▸ YOUR ASSIGNMENT:
Copy out the data below as written; omit any images.

▸ PROVIDED DATA:
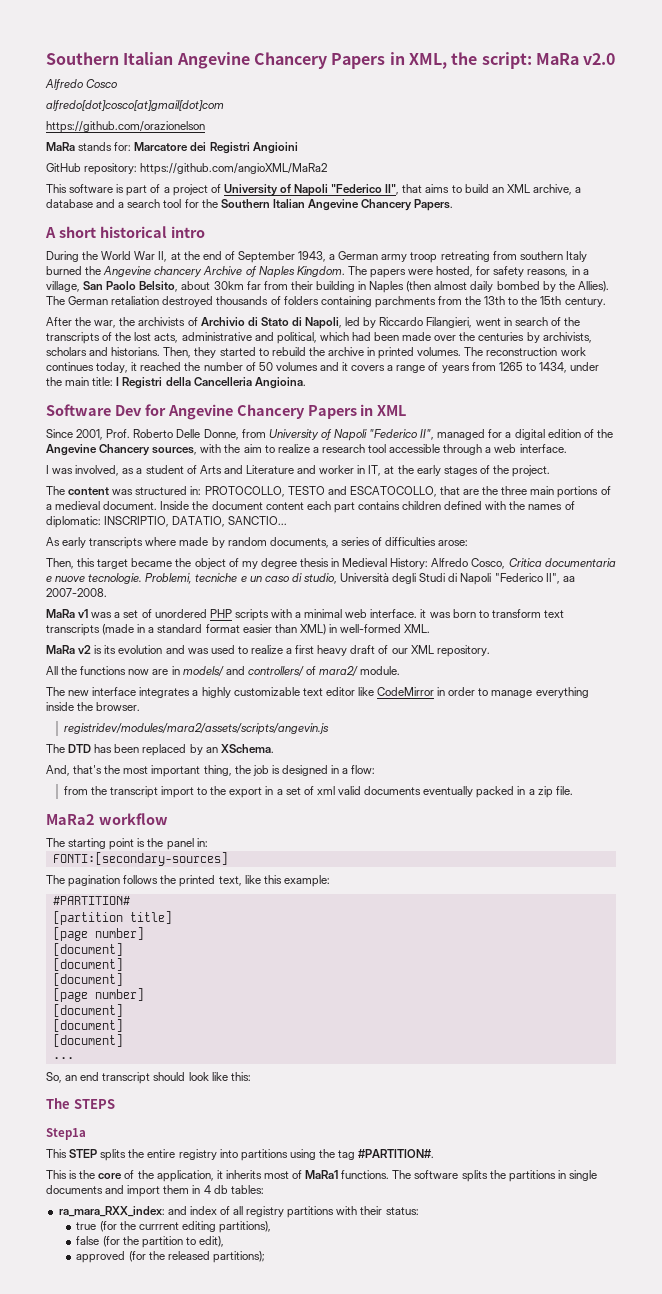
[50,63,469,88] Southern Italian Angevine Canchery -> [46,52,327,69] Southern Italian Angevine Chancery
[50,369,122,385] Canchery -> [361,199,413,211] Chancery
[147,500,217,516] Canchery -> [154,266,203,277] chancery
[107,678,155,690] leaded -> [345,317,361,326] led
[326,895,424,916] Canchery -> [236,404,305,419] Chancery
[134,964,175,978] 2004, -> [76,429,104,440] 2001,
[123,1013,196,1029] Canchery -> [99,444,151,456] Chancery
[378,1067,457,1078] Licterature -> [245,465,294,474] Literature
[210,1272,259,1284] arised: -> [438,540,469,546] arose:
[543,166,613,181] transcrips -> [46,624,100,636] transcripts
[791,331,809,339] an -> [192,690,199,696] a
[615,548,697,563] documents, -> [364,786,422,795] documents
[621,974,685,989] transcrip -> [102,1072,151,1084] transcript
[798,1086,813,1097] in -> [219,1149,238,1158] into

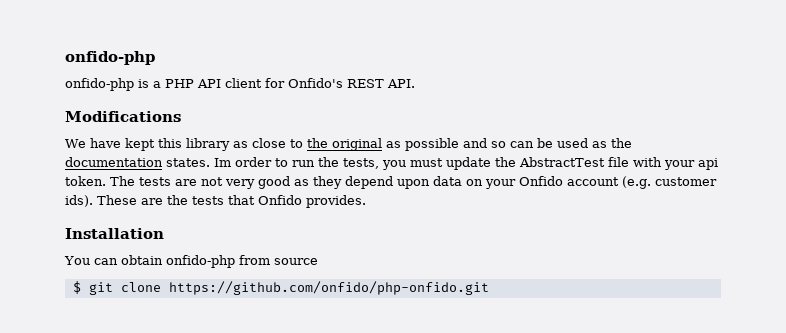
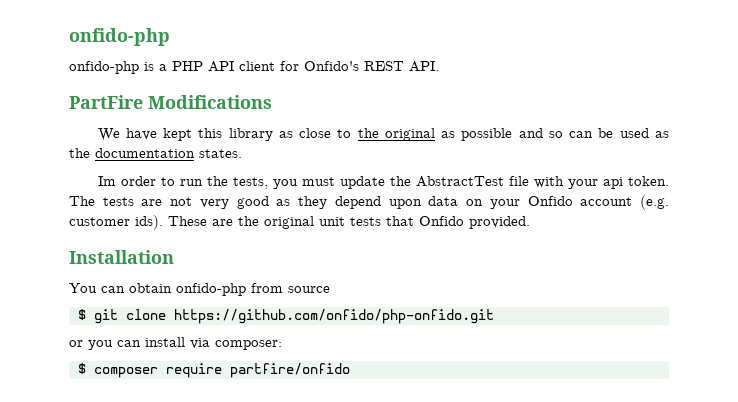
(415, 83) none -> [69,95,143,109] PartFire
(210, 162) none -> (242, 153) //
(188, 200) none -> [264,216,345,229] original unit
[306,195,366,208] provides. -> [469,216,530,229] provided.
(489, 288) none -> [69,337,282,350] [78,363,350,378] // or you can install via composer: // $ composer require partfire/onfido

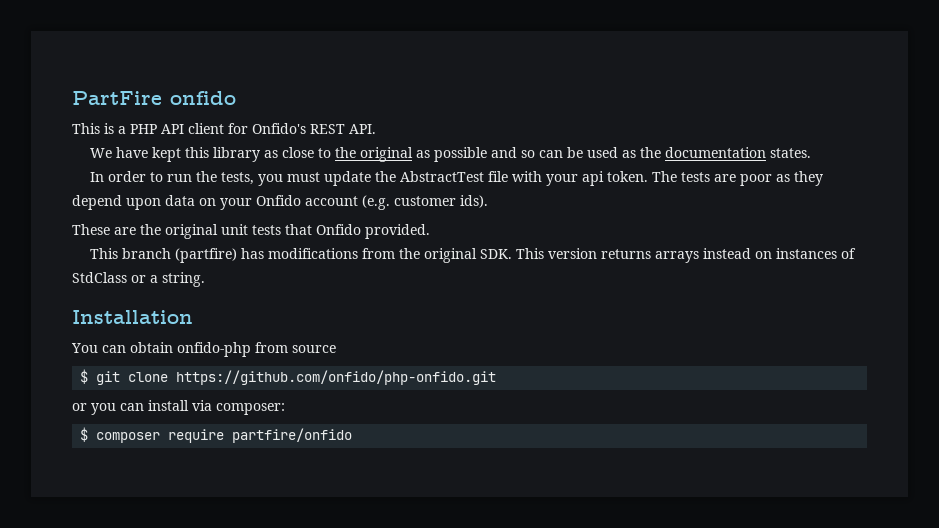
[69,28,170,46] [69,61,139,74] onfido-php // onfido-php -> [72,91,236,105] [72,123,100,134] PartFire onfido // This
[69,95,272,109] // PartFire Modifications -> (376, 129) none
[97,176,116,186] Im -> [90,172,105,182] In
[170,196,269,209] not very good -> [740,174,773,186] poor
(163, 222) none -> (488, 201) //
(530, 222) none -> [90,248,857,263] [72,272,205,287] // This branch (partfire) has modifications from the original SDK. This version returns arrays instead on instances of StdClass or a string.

▸ ANSWER SECTION:
[50,63,469,88] Southern Italian Angevine Canchery -> [46,52,327,69] Southern Italian Angevine Chancery
[50,369,122,385] Canchery -> [361,199,413,211] Chancery
[147,500,217,516] Canchery -> [154,266,203,277] chancery
[107,678,155,690] leaded -> [345,317,361,326] led
[326,895,424,916] Canchery -> [236,404,305,419] Chancery
[134,964,175,978] 2004, -> [76,429,104,440] 2001,
[123,1013,196,1029] Canchery -> [99,444,151,456] Chancery
[378,1067,457,1078] Licterature -> [245,465,294,474] Literature
[210,1272,259,1284] arised: -> [438,540,469,546] arose:
[543,166,613,181] transcrips -> [46,624,100,636] transcripts
[791,331,809,339] an -> [192,690,199,696] a
[615,548,697,563] documents, -> [364,786,422,795] documents
[621,974,685,989] transcrip -> [102,1072,151,1084] transcript
[798,1086,813,1097] in -> [219,1149,238,1158] into

(415, 83) none -> [69,95,143,109] PartFire
(210, 162) none -> (242, 153) //
(188, 200) none -> [264,216,345,229] original unit
[306,195,366,208] provides. -> [469,216,530,229] provided.
(489, 288) none -> [69,337,282,350] [78,363,350,378] // or you can install via composer: // $ composer require partfire/onfido

[69,28,170,46] [69,61,139,74] onfido-php // onfido-php -> [72,91,236,105] [72,123,100,134] PartFire onfido // This
[69,95,272,109] // PartFire Modifications -> (376, 129) none
[97,176,116,186] Im -> [90,172,105,182] In
[170,196,269,209] not very good -> [740,174,773,186] poor
(163, 222) none -> (488, 201) //
(530, 222) none -> [90,248,857,263] [72,272,205,287] // This branch (partfire) has modifications from the original SDK. This version returns arrays instead on instances of StdClass or a string.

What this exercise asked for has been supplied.